Further compounding the problem, certain portions near the popular Leventis bus stop, specifically the service lane leading to the Marine Beach Bridge, are riddled with ditches and potholes. These road conditions affect both inbound and outbound traffic, causing significant disruptions to cargo movement.
Even the primary outbound lane of the Apapa-Wharf Road has not been spared, as a substantial pothole has emerged, creating bottlenecks for cargo evacuation from the port.
Tony Anakebe, a Lagos-based Customs-licensed agent, offered insight into the dire situation, emphasizing the poor condition of the Iganmu-Ijora section of the Apapa-Wharf Road. He explained that trucks laden with both empty and full containers now face significant difficulties accessing the port or leaving it due to the deteriorating state of the road. Tragically, this has resulted in incidents where fully loaded containers topple over, causing extensive traffic congestion and financial losses for importers.
Anakebe elaborated on the financial impact, stating, “Importers are recording huge losses on a daily basis due to the current state of port access roads. When these containers upturn on the road, it takes the importer an additional cost to rent another truck, containers, and labor to transfer the load on the spot. In some cases, the containers are vandalized by hoodlums even before the owner can get it out of the way.”
In response to the crisis, individuals and companies have initiated palliative measures to facilitate truck movement. However, these temporary solutions offer only short-lived relief.
Trucker Bala Mohammed lamented the deplorable condition of the Apapa-Wharf Road, highlighting the adverse impact on port business and cargo haulage. He emphasized that this critical access route to Nigeria’s economic gateway, responsible for trillions of naira in annual revenue for government agencies, has been left neglected.
He stated, “The state of the road is causing serious financial losses to truckers and importers because billions of naira worth of goods is destroyed when the container falls either going into or leaving the port while truckers get their trucks damaged in some instances.”

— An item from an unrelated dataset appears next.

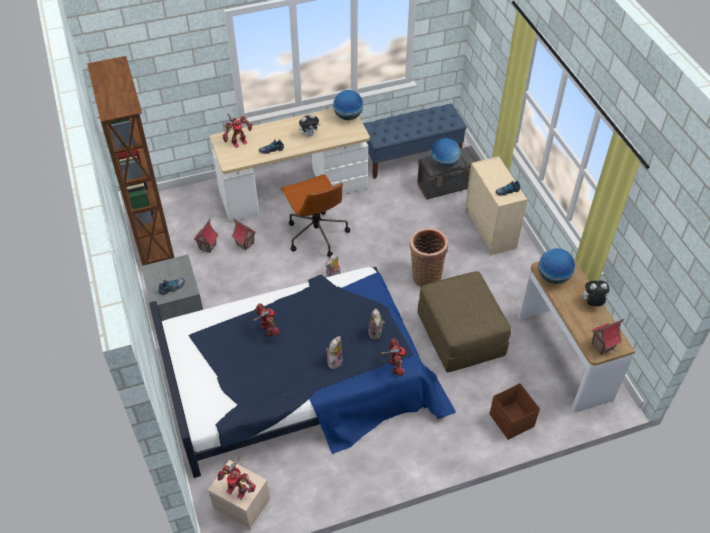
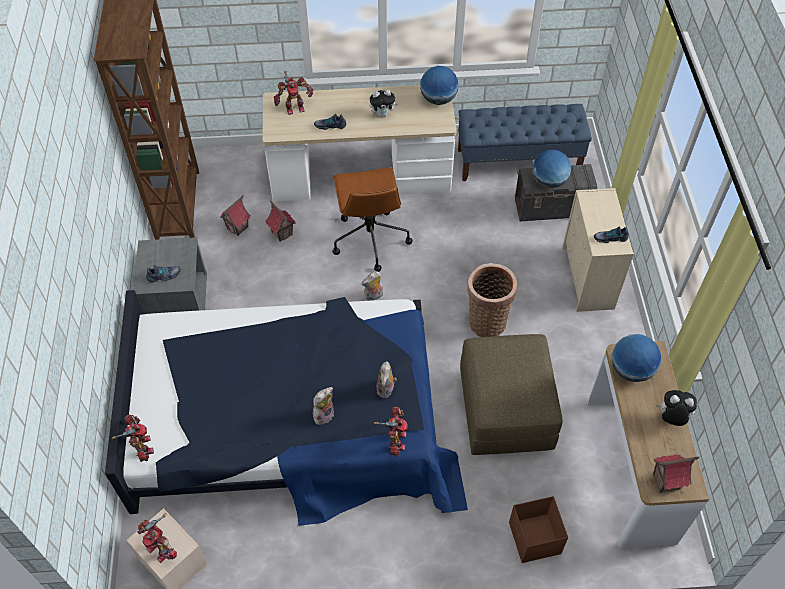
camera: 15 degrees right, 5 degrees up
toy robot [253,303,280,337] -> toy robot moved to [112,414,154,462]

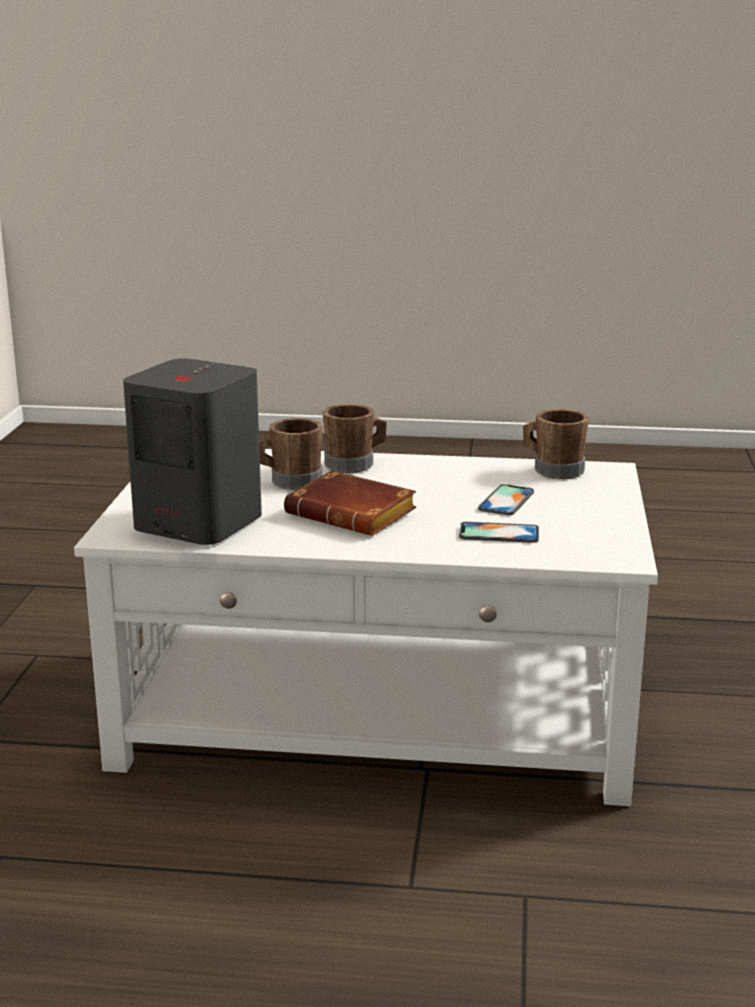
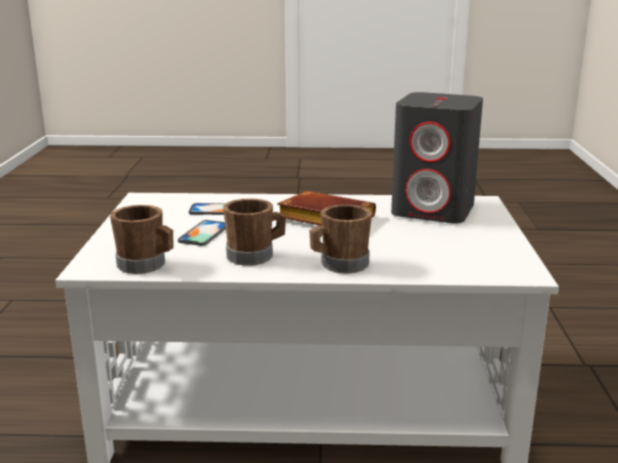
camera: 175 degrees right, 0 degrees up
brown mug [259,418,323,490] -> brown mug moved to [223,199,286,266]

Apart from the financial losses, the road’s potholes have led to severe traffic congestion, extending the commutes of motorists for hours, particularly after business hours. This chaotic situation has also created opportunities for criminals and traffic robbers to exploit vulnerable passengers.
Motorists and industry stakeholders alike are urging the government to prioritize the Apapa-Wharf Road’s rehabilitation and declare a state of emergency to address the pressing issue. A long-term solution is urgently needed to ensure the smooth flow of goods in and out of the port, ultimately bolstering Nigeria’s economy.
Vicky Haastrup, a terminal operator, emphasized that despite progress inside the port by concessionaires, the surrounding infrastructure, notably the deteriorating access roads, fails to complement these advancements.
As the road’s condition continues to deteriorate, individuals like Bidemi Sule, a shipping agency staff member, recount daily nightmares stemming from the traffic congestion along the Apapa-Oshodi Expressway. The Mile 2-Coconut axis, clogged with congestion, compels motorists to resort to one-way routes in a desperate bid to avoid further delays.